En revanche, la proposition de créer un poste d’administrateur supérieur pour le territoire paraît propre à rehausser la représentation de Clipperton dans la République. Nous y sommes pleinement favorables. Cette même logique nous conduit à soutenir la proposition d’instaurer un conseil consultatif qui assistera l’administrateur supérieur. Le rapporteur sait mieux que quiconque que l’administration de Clipperton est une affaire de spécialistes et de passionnés. Réunir l’expertise disponible sur l’île au sein d’un conseil donnera à l’administrateur supérieur les outils d’une bonne administration du territoire. Ce conseil consultatif remplacera utilement le comité consultatif que prévoit le droit actuel.

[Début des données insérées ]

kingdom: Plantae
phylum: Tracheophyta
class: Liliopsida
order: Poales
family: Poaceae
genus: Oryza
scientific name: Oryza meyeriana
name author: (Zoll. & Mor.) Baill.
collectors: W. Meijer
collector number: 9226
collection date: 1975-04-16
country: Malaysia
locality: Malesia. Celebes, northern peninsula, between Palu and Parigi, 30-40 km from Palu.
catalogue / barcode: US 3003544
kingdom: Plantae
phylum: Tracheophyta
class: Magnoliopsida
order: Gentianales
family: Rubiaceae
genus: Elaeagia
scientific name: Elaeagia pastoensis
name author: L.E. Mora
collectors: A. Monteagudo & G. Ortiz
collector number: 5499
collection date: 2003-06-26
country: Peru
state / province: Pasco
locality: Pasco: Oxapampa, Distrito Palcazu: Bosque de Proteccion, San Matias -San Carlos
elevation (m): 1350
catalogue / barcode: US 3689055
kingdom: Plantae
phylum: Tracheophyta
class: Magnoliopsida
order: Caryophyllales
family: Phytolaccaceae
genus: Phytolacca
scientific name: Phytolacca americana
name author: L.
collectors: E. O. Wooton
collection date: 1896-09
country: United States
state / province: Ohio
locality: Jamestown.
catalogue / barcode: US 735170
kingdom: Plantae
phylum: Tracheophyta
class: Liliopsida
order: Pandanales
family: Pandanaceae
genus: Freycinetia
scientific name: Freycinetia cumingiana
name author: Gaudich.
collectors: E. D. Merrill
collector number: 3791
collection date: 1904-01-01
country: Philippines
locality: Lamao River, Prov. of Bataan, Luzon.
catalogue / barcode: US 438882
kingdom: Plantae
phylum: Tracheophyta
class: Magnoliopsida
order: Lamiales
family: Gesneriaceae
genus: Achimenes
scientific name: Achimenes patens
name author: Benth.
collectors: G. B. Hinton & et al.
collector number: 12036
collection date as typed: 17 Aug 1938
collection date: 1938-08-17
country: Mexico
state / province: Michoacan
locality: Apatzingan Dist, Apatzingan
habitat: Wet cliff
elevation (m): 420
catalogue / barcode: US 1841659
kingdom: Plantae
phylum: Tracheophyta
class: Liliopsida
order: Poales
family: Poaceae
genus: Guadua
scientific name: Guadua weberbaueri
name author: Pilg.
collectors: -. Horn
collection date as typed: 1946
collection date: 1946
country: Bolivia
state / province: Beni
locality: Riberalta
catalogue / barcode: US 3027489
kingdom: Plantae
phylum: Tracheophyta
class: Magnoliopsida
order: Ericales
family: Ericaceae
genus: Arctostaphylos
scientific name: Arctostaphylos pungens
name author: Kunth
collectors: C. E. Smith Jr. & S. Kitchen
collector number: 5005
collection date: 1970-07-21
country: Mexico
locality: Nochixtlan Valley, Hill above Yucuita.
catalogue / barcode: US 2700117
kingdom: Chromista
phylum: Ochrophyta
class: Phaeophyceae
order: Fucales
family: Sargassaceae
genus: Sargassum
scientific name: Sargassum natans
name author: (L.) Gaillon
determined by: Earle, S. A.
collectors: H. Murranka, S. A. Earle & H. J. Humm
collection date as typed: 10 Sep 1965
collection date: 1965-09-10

Nous devons également nous assurer que le niveau de protection, tel qu’il vient d’être relevé par les arrêtés publiés hier, ne soit pas diminué et un ajustement est nécessaire à cet égard pour ne prendre aucun risque. C’est ce qui explique que nous ayons procédé à quelques modifications de dernière minute. Je prie la représentation nationale de nous en excuser, car je sais combien il importe de respecter les délais pour pouvoir travailler.
Enfin, la défense de notre souveraineté sur Clipperton nécessite assurément la défense des droits de pêche attachés à cette île. L’instauration de sanctions pour les visites effectuées sur ce territoire sans autorisation préalable doit donc permettre un meilleur contrôle des prélèvements qui y sont opérés. C’est là un message fort à l’adresse de ceux qui peuvent être tentés de penser que Clipperton est un bien public ouvert à tous.
Mesdames et messieurs les députés, la proposition de loi que nous examinons aujourd’hui constitue un progrès significatif dans la modernisation de notre politique à l’égard de Clipperton. Grâce à celle-ci, la France s’investit plus directement et plus volontairement auprès de cette île stratégique. Ce bout de France du Pacifique fait partie intégrante de notre territoire national. Cette île proche des Amériques appartient pleinement à la France. Nous sommes déterminés à le rappeler aujourd’hui de la manière la plus solennelle.